Vorrebbero semplicemente chiuderla, per impacchettare anche i suoi assistiti – sempre più
palestinesi vivono con i soli aiuti delle Nazioni unite.

Per ricordare il massacro di trentasette anni fa, tragico simbolo della sofferenza e della resistenza
palestinese, e per portare solidarietà agli uomini e alle donne che vivono nei campi rifugiati libanesi,
anche quest’anno una folta delegazione del Comitato, dal 14 al 21 settembre, si unirà a quelle di
altri paesi: per una intera settimana circa 85 persone provenienti da tutto il mondo visiteranno le
case dei rifugiati, incontreranno le autorità politiche e istituzionali, faranno sentire la loro voce a
fianco di quella parte di società dimenticata e che alcuni vorrebbero cancellare dalla storia.
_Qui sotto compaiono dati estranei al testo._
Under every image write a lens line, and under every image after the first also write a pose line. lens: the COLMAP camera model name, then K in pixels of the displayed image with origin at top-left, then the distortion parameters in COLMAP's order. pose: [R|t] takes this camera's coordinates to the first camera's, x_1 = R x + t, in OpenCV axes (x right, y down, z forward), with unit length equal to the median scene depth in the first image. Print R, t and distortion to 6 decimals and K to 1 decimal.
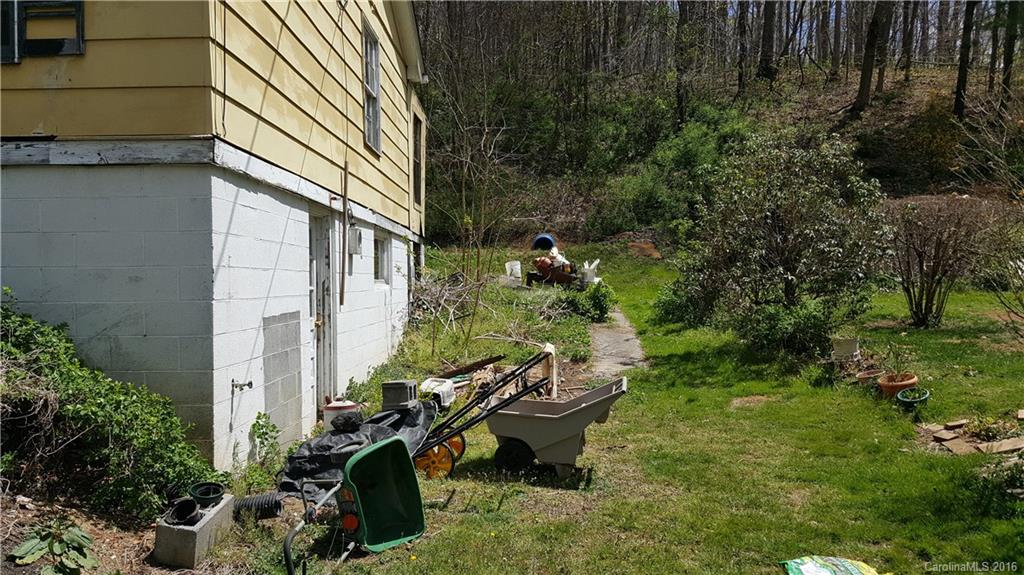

La vita nei campi è sempre stata molto dura ma un tempo c’era l’Organizzazione per la liberazione
della Palestina di Yasser Arafat che era in grado di far fronte alle necessità di base offrendo anche
una organizzazione della vita al loro interno e una prospettiva a chi è costretto a vivere ospite non
gradito, senza diritti, cittadino di serie b – i palestinesi non hanno mai chiesto la naturalizzazione ma
il ritorno nella loro terra.

Poi, nel corso negli anni, le cose si sono via via sempre più complicate a causa della crisi economica
mondiale, che ha avuto effetti terribili sulle fasce più povere, e a causa delle guerre che hanno
aggiunto profughi ai profughi.

La presenza di una delegazione internazionale così ampia, che viaggia da nord a sud del paese,
portando ovunque le ragioni della propria azione politica, rappresenta un momento di solidarietà e
vitalità per i palestinesi che da troppi anni dicono al momento, inascoltati: noi siamo un popolo, non
una somma di individui, vogliamo dignità e una patria.